• [Description of the task] Substitute "Spoken languages" for every "Langues parlées" in the data below, and keep all other text the same.

• [Dataset entries]
---

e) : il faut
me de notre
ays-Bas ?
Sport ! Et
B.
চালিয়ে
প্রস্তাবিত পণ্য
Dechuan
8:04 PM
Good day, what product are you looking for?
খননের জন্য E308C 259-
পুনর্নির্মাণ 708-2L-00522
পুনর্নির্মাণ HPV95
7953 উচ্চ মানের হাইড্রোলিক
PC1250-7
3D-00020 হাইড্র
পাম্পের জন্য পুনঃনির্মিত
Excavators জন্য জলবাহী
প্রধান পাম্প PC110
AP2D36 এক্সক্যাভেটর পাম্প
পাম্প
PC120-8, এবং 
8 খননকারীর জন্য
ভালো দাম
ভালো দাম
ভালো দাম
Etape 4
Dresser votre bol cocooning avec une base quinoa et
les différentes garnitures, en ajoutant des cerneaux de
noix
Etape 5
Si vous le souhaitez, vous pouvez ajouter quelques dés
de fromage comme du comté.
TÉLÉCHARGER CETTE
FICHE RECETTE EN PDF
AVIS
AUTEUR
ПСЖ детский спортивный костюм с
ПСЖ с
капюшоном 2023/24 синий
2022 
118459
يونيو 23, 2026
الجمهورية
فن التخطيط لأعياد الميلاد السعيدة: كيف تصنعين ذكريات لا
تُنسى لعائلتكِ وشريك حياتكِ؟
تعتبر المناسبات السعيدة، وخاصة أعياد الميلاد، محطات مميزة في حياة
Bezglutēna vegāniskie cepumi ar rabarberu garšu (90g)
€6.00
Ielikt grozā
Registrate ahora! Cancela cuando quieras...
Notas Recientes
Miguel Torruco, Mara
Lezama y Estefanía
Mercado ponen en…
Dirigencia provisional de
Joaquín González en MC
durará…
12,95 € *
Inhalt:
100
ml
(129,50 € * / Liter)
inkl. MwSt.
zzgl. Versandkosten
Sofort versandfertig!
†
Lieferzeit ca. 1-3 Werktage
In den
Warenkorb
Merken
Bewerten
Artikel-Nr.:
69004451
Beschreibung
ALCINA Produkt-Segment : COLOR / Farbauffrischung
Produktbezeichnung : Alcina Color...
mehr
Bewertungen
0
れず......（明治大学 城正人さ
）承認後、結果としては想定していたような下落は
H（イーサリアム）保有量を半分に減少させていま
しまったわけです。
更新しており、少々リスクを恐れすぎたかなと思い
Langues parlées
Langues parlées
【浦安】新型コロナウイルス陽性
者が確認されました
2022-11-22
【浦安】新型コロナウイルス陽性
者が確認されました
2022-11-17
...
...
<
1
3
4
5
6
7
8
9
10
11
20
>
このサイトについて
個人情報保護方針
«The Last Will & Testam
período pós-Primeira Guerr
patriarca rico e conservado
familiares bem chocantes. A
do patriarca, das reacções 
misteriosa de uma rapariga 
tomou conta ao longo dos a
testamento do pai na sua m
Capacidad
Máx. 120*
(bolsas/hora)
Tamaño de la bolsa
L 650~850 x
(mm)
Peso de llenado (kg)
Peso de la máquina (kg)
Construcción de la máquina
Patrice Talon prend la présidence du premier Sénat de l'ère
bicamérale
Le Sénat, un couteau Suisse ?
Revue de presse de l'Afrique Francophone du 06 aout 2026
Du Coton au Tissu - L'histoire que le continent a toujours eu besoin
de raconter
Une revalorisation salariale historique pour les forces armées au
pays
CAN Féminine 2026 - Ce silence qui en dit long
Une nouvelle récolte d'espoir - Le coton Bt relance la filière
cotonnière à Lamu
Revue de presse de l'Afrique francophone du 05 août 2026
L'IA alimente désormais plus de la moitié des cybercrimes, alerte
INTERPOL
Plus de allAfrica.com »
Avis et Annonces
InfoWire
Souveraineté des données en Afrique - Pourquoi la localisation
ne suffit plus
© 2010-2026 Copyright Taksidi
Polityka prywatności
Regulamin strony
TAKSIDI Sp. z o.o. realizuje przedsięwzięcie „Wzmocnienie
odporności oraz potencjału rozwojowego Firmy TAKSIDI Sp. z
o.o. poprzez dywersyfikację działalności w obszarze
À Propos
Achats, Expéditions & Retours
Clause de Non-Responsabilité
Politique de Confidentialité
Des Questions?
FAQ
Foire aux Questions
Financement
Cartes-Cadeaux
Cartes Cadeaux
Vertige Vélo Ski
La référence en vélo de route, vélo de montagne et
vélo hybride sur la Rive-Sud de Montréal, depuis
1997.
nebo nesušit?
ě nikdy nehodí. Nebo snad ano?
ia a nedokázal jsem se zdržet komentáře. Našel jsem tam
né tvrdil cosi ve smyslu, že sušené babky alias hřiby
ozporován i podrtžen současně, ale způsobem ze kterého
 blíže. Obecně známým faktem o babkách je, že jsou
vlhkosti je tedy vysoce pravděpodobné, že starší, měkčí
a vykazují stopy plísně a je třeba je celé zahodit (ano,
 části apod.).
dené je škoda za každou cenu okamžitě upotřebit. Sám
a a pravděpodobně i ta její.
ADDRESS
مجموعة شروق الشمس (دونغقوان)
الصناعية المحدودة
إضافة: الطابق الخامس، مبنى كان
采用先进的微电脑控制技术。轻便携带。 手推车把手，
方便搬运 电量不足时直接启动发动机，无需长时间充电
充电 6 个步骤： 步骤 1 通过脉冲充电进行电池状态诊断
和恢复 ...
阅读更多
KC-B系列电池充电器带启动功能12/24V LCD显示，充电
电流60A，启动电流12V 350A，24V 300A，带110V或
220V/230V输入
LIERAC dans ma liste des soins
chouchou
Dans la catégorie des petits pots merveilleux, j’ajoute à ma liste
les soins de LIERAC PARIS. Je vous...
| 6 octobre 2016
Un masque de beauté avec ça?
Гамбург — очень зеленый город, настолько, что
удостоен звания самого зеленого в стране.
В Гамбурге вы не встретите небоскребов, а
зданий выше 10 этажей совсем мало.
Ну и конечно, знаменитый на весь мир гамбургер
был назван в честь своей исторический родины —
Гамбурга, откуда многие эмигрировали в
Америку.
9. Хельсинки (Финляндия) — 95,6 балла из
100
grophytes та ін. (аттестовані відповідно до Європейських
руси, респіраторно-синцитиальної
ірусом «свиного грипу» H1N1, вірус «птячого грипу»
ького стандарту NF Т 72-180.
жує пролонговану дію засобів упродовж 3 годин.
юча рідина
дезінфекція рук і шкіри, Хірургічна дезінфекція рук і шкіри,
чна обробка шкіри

---

• [Worked solution]
e) : il faut
me de notre
ays-Bas ?
Sport ! Et
B.
চালিয়ে
প্রস্তাবিত পণ্য
Dechuan
8:04 PM
Good day, what product are you looking for?
খননের জন্য E308C 259-
পুনর্নির্মাণ 708-2L-00522
পুনর্নির্মাণ HPV95
7953 উচ্চ মানের হাইড্রোলিক
PC1250-7
3D-00020 হাইড্র
পাম্পের জন্য পুনঃনির্মিত
Excavators জন্য জলবাহী
প্রধান পাম্প PC110
AP2D36 এক্সক্যাভেটর পাম্প
পাম্প
PC120-8, এবং 
8 খননকারীর জন্য
ভালো দাম
ভালো দাম
ভালো দাম
Etape 4
Dresser votre bol cocooning avec une base quinoa et
les différentes garnitures, en ajoutant des cerneaux de
noix
Etape 5
Si vous le souhaitez, vous pouvez ajouter quelques dés
de fromage comme du comté.
TÉLÉCHARGER CETTE
FICHE RECETTE EN PDF
AVIS
AUTEUR
ПСЖ детский спортивный костюм с
ПСЖ с
капюшоном 2023/24 синий
2022 
118459
يونيو 23, 2026
الجمهورية
فن التخطيط لأعياد الميلاد السعيدة: كيف تصنعين ذكريات لا
تُنسى لعائلتكِ وشريك حياتكِ؟
تعتبر المناسبات السعيدة، وخاصة أعياد الميلاد، محطات مميزة في حياة
Bezglutēna vegāniskie cepumi ar rabarberu garšu (90g)
€6.00
Ielikt grozā
Registrate ahora! Cancela cuando quieras...
Notas Recientes
Miguel Torruco, Mara
Lezama y Estefanía
Mercado ponen en…
Dirigencia provisional de
Joaquín González en MC
durará…
12,95 € *
Inhalt:
100
ml
(129,50 € * / Liter)
inkl. MwSt.
zzgl. Versandkosten
Sofort versandfertig!
†
Lieferzeit ca. 1-3 Werktage
In den
Warenkorb
Merken
Bewerten
Artikel-Nr.:
69004451
Beschreibung
ALCINA Produkt-Segment : COLOR / Farbauffrischung
Produktbezeichnung : Alcina Color...
mehr
Bewertungen
0
れず......（明治大学 城正人さ
）承認後、結果としては想定していたような下落は
H（イーサリアム）保有量を半分に減少させていま
しまったわけです。
更新しており、少々リスクを恐れすぎたかなと思い
Spoken languages
Spoken languages
【浦安】新型コロナウイルス陽性
者が確認されました
2022-11-22
【浦安】新型コロナウイルス陽性
者が確認されました
2022-11-17
...
...
<
1
3
4
5
6
7
8
9
10
11
20
>
このサイトについて
個人情報保護方針
«The Last Will & Testam
período pós-Primeira Guerr
patriarca rico e conservado
familiares bem chocantes. A
do patriarca, das reacções 
misteriosa de uma rapariga 
tomou conta ao longo dos a
testamento do pai na sua m
Capacidad
Máx. 120*
(bolsas/hora)
Tamaño de la bolsa
L 650~850 x
(mm)
Peso de llenado (kg)
Peso de la máquina (kg)
Construcción de la máquina
Patrice Talon prend la présidence du premier Sénat de l'ère
bicamérale
Le Sénat, un couteau Suisse ?
Revue de presse de l'Afrique Francophone du 06 aout 2026
Du Coton au Tissu - L'histoire que le continent a toujours eu besoin
de raconter
Une revalorisation salariale historique pour les forces armées au
pays
CAN Féminine 2026 - Ce silence qui en dit long
Une nouvelle récolte d'espoir - Le coton Bt relance la filière
cotonnière à Lamu
Revue de presse de l'Afrique francophone du 05 août 2026
L'IA alimente désormais plus de la moitié des cybercrimes, alerte
INTERPOL
Plus de allAfrica.com »
Avis et Annonces
InfoWire
Souveraineté des données en Afrique - Pourquoi la localisation
ne suffit plus
© 2010-2026 Copyright Taksidi
Polityka prywatności
Regulamin strony
TAKSIDI Sp. z o.o. realizuje przedsięwzięcie „Wzmocnienie
odporności oraz potencjału rozwojowego Firmy TAKSIDI Sp. z
o.o. poprzez dywersyfikację działalności w obszarze
À Propos
Achats, Expéditions & Retours
Clause de Non-Responsabilité
Politique de Confidentialité
Des Questions?
FAQ
Foire aux Questions
Financement
Cartes-Cadeaux
Cartes Cadeaux
Vertige Vélo Ski
La référence en vélo de route, vélo de montagne et
vélo hybride sur la Rive-Sud de Montréal, depuis
1997.
nebo nesušit?
ě nikdy nehodí. Nebo snad ano?
ia a nedokázal jsem se zdržet komentáře. Našel jsem tam
né tvrdil cosi ve smyslu, že sušené babky alias hřiby
ozporován i podrtžen současně, ale způsobem ze kterého
 blíže. Obecně známým faktem o babkách je, že jsou
vlhkosti je tedy vysoce pravděpodobné, že starší, měkčí
a vykazují stopy plísně a je třeba je celé zahodit (ano,
 části apod.).
dené je škoda za každou cenu okamžitě upotřebit. Sám
a a pravděpodobně i ta její.
ADDRESS
مجموعة شروق الشمس (دونغقوان)
الصناعية المحدودة
إضافة: الطابق الخامس، مبنى كان
采用先进的微电脑控制技术。轻便携带。 手推车把手，
方便搬运 电量不足时直接启动发动机，无需长时间充电
充电 6 个步骤： 步骤 1 通过脉冲充电进行电池状态诊断
和恢复 ...
阅读更多
KC-B系列电池充电器带启动功能12/24V LCD显示，充电
电流60A，启动电流12V 350A，24V 300A，带110V或
220V/230V输入
LIERAC dans ma liste des soins
chouchou
Dans la catégorie des petits pots merveilleux, j’ajoute à ma liste
les soins de LIERAC PARIS. Je vous...
| 6 octobre 2016
Un masque de beauté avec ça?
Гамбург — очень зеленый город, настолько, что
удостоен звания самого зеленого в стране.
В Гамбурге вы не встретите небоскребов, а
зданий выше 10 этажей совсем мало.
Ну и конечно, знаменитый на весь мир гамбургер
был назван в честь своей исторический родины —
Гамбурга, откуда многие эмигрировали в
Америку.
9. Хельсинки (Финляндия) — 95,6 балла из
100
grophytes та ін. (аттестовані відповідно до Європейських
руси, респіраторно-синцитиальної
ірусом «свиного грипу» H1N1, вірус «птячого грипу»
ького стандарту NF Т 72-180.
жує пролонговану дію засобів упродовж 3 годин.
юча рідина
дезінфекція рук і шкіри, Хірургічна дезінфекція рук і шкіри,
чна обробка шкіри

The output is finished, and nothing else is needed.